Everybody Loves Touda
2024
FR EN
Dans une localité de l’Atlas, Touda essaye de gagner sa vie en chantant et en dansant lors de diverses soirées dansantes ou dans des bars. Entre deux nuits mouvementées parfois loin de chez elle, elle élève aussi un fils muet prénommé Yassine. Touda néanmoins rêve d’un avenir meilleur, pour elle comme pour son enfant, à Casablanca, ville de tous les possibles.
Réalisé par Nabil Ayouch (qui a aussi co-écrit le scénario avec Maryam Touzani), « Everybody Loves Touda » dresse le portrait d’une jeune femme tiraillée entre ses idéaux, ses rêves d’émancipation et sa dure réalité, le tout dans un Maroc désenchanté – avec tout de même ses quelques lieux et instants de grâce. La musique étant au centre de l’intrigue et de la vie de son héroïne, le long-métrage fait la part belle à nombre de chants traditionnels et de morceaux de variété qui rythment les journées et soirées de Touda. Cette dernière est en effet une chikha, une artiste indépendante à la voix puissante et aux danses envoûtantes, qui puise notamment son répertoire dans le genre très local de l’aïta.

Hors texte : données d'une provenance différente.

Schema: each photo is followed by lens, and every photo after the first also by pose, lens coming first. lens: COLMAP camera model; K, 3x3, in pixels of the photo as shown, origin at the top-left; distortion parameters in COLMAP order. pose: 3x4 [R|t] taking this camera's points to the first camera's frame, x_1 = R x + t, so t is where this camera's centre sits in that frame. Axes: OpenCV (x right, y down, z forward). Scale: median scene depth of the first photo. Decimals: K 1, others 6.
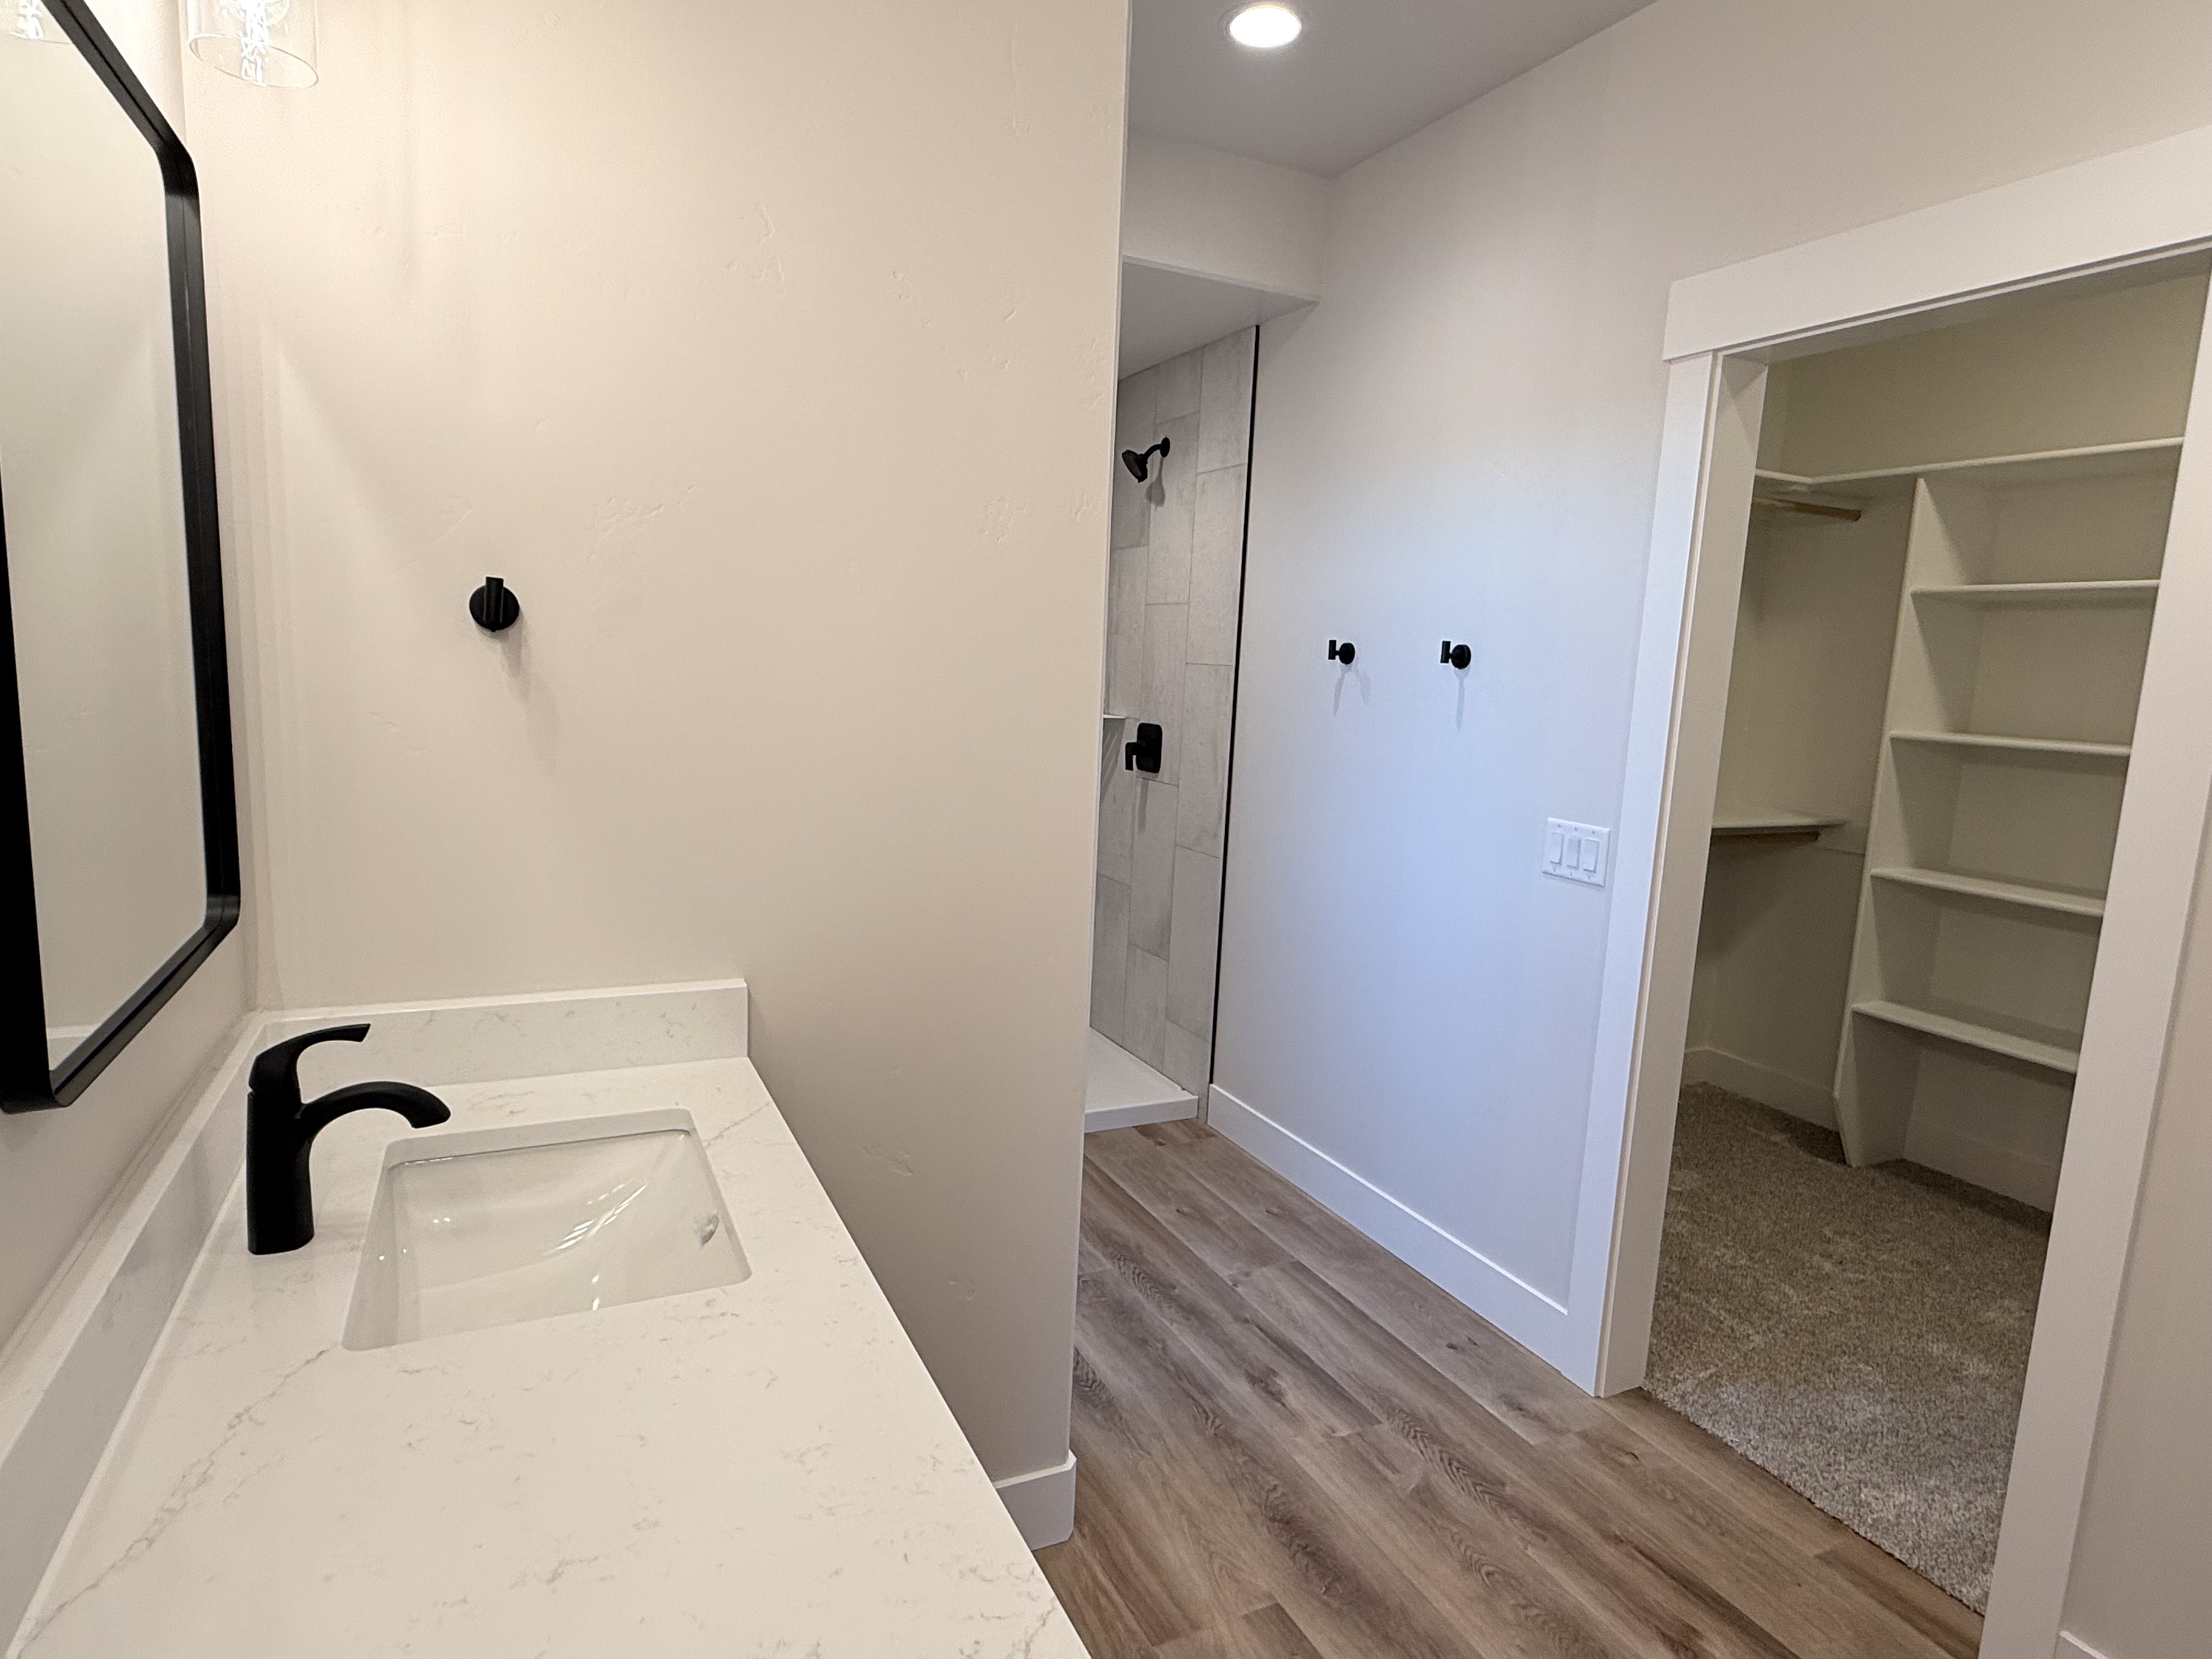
lens RADIAL K [[1211.7, 0, 1083.2], [0, 1211.7, 833.8], [0, 0, 1]] dist [0.003505, -0.001589]
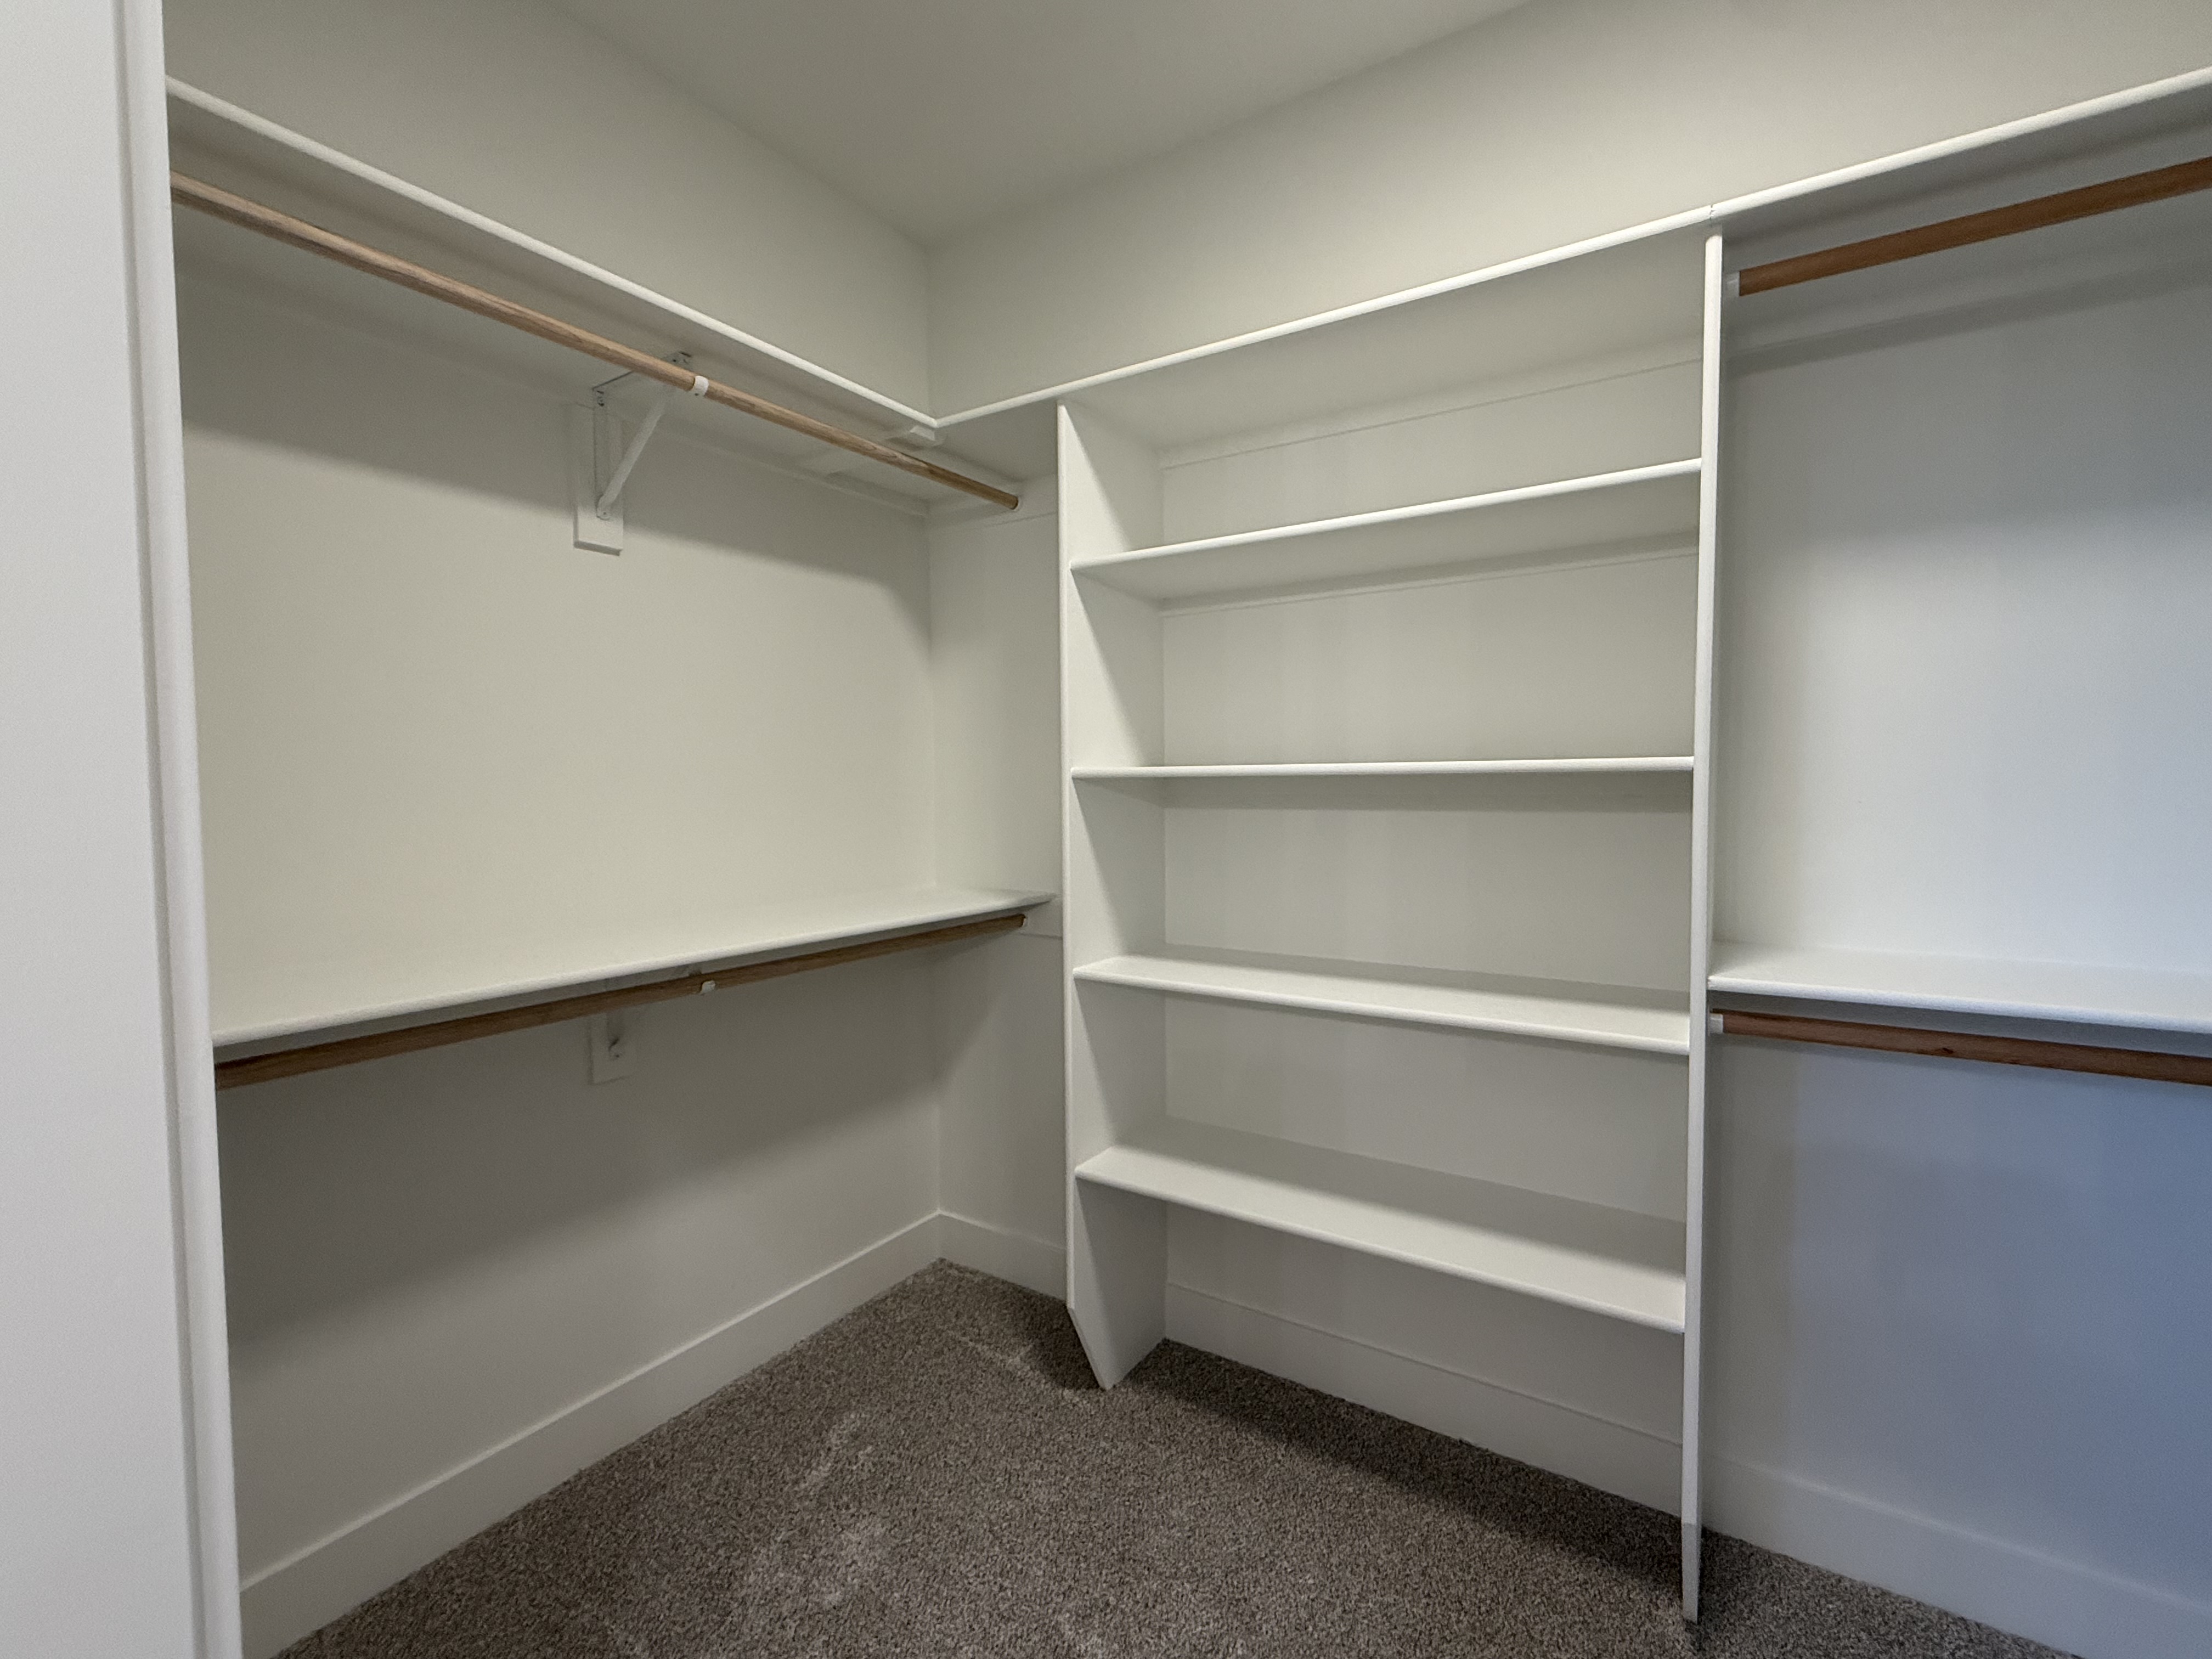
lens RADIAL K [[991.7, 0, 1104.8], [0, 991.7, 830.9], [0, 0, 1]] dist [-0.000109, -0.000691]
pose [[0.849426, -0.075573, 0.522268, 0.373476], [0.120043, 0.991417, -0.051781, -0.016524], [-0.513872, 0.106679, 0.851208, 0.498657]]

Mais Touda aspire à autre chose, car personne ne cherche vraiment à comprendre sa démarche, comme personne ne cherche vraiment à comprendre son envie de donner à Yassine une bonne éducation – lui qui ne parle pas et elle qui ne sait pas lire. L’aïta qu’elle chante forme ainsi un genre assez hétérodoxe (et pourtant historique) dans le contexte marocain, puisqu’elle permet aux femmes d’y exprimer leurs propres sentiments (souvent refoulés), et ce avec souvent un vocabulaire véhément voire vulgaire. Or, malgré ces mots, Touda ne trouve pas d’écho parmi son public qui ne voit en elle qu’une prétentieuse ambianceuse – et, pour bien trop de gens bêtes et violents (comprendre « hommes »), une fougueuse allumeuse qu’elle n’est absolument pas.
L’actrice Nisrin Erradi crève ainsi l’écran tant par ses prestations musicales que par sa présence et ses paradoxes, elle dont un simple sourire transmet une myriade d’émotions aussi fortes que différentes. « Everybody Loves Touda » nous rappelle enfin qu’à l’instar de ses chansons, la vie peut être à la fois belle et cruelle.
Axel Chevalier
In a small town in the Atlas Mountains, Touda tries to make a living by singing and dancing at various parties and bars. In between hectic nights away from home, she also raises a mute son named Yassine. Nevertheless, Touda dreams of a better future for herself and her child, in Casablanca, the city of endless possibilities.
Directed by Nabil Ayouch (who also co-wrote the screenplay with Maryam Touzani), “Everybody Loves Touda” depicts a young woman torn between her ideals, her dreams of emancipation and her harsh reality, all set in a disillusioned Morocco – albeit with a few places and moments of grace. With music at the heart of the plot and heroine’s life, the film features a number of traditional songs and variety tracks that set the pace for Touda’s days and evenings. Touda is in fact a chikha, an independent artist with a powerful voice and captivating dances, whose repertoire includes the very local aïta genre.
But Touda aspires to something else, because no one really understands her approach, just as no one really understands her desire to give Yassine a good education – he who can’t speak, and she who can’t read. The aïta she sings thus forms a rather heterodox (yet historic) genre in the Moroccan cultural landscape, as it allows women to express their own (often repressed) feelings, often with a strong, even coarse language. Yet, despite these words, Touda fails to resonate with her audience, who see her only as a pretentious entertainer – and, for far too many stupid and violent people (understand “men”), a wild tease, which she is absolutely not.
Actress Nisrin Erradi’s musical performances, her presence and her paradoxes make her a screen-breaker, as a simple smile conveys a myriad of emotions as strong as they are diverse. “Everybody Loves Touda” reminds us that, like its songs, life can be both beautiful and cruel.